E’ proprio questo il punto: dov’era la Chiesa dai crocifissi dorati mentre don Puglisi andava per le strade di Brancaccio a testimoniare l’esistenza di una chiesa dalla c minuscola, la chiesa delle persone, dei bisogni quotidiani, del pauperismo francescano? Quella Chiesa stava a guardare. Rosaria Cascio mi ha raccontato personalmente di essere capitata nel bel mezzo di una seduta dei massimi esponenti del clero palermitano presieduta da Pappalardo il giorno seguente l’omicidio di Puglisi: “ Capitai in quella stanza per puro caso, c’erano tanti crocifissi dorati che la metà avrebbe sfamato l’intera Brancaccio.
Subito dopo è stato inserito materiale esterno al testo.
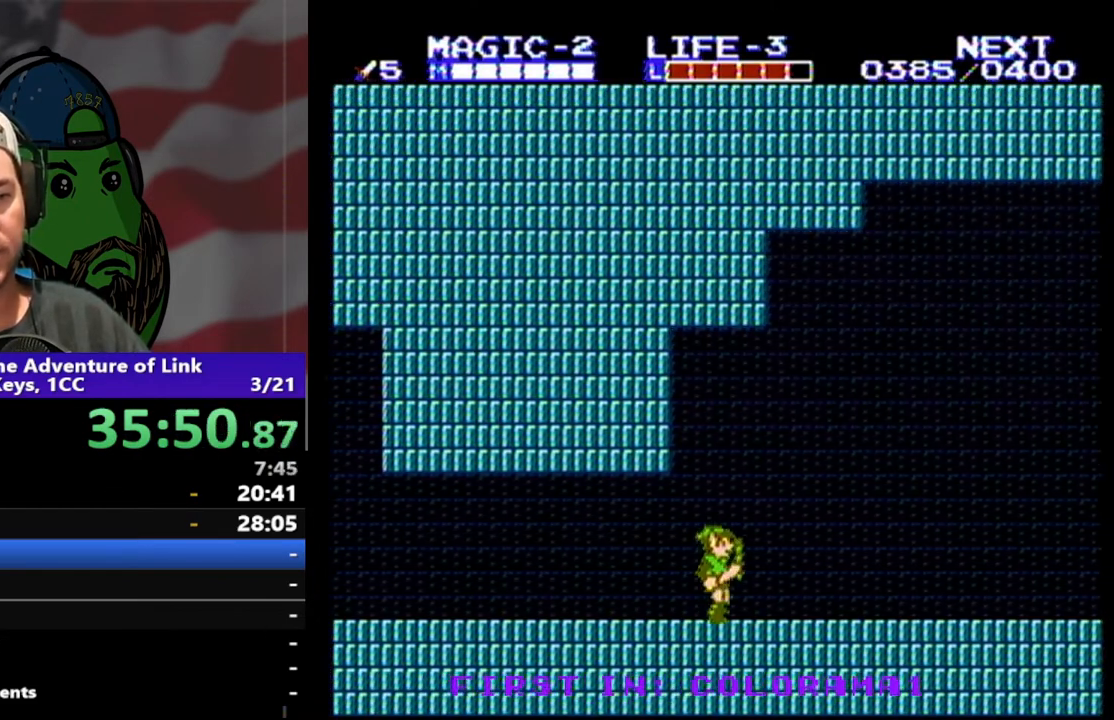
{"buttons": ["DPAD_RIGHT"], "events": []}
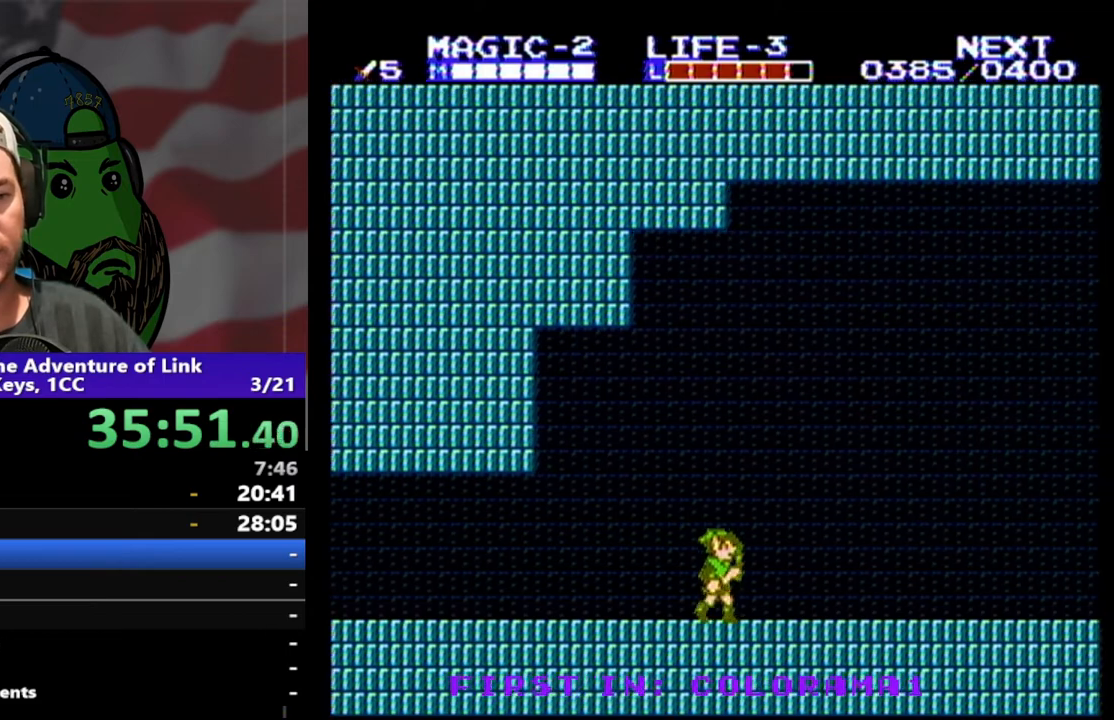
{"buttons": ["DPAD_RIGHT"], "events": []}
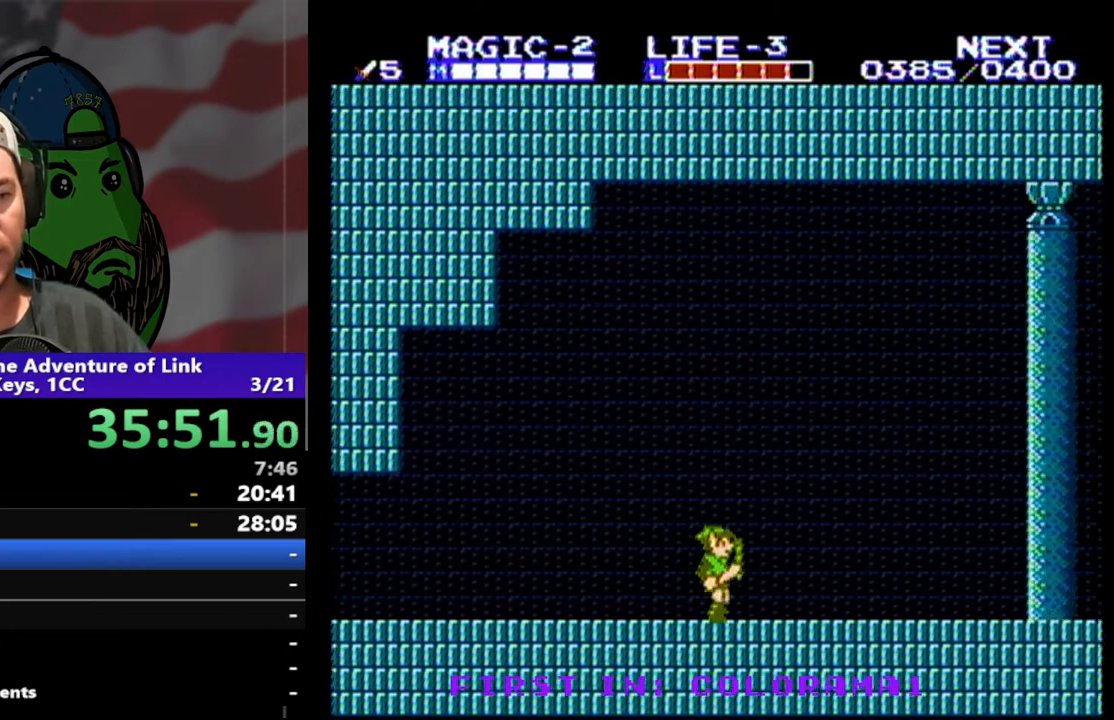
{"buttons": ["DPAD_RIGHT"], "events": []}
Quando il Cardinale iniziò a dire che i funerali di Puglisi si sarebbero svolti in Cattedrale, saltai in piedi e con tutta la voce che avevo in corpo urlai: “No! I funerali avverranno a Brancaccio, in mezzo alla gente che 3P frequentava ogni giorno. Voi non sapete nulla di chi era e di cosa ha fatto per noi Don Puglisi. E’ troppo tardi accorgersene ora che è morto e voler celebrare i suoi funerali per lavarsi la coscienza”. In quel momento- racconta la Cascio- il cardinale Pappalardo scoppiò a piangere davanti a tutti e singhiozzando confessò: “L’abbiamo lasciato solo, ora è troppo tardi”. Ora, a distanza di vent’anni, la Chiesa, dopo essersi cosparsa il capo di cenere, offre a don Puglisi, beatificandolo, l’attenzione che nel 1993 non gli assicurò. Definendo oggi, attraverso la formula “in odium fidei”, i mafiosi non degni della fede cattolica. Ciò detto, è comunque troppo tardi.